- [What you should do]
How many of the lines below contain the word "kommer"? Reply with the number alone.

▽

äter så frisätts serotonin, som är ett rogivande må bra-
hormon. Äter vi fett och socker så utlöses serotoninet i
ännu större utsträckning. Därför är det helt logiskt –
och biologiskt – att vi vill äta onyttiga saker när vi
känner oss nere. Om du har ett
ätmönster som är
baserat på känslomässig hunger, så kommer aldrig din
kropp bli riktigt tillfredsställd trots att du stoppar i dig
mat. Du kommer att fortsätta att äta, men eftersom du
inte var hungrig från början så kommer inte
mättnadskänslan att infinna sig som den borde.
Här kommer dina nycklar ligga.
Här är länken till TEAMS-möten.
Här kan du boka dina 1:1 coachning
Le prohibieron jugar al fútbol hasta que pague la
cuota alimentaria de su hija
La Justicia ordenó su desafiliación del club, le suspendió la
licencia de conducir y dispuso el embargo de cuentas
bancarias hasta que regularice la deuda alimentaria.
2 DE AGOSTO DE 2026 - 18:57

△

- [Solution to the exercise]
4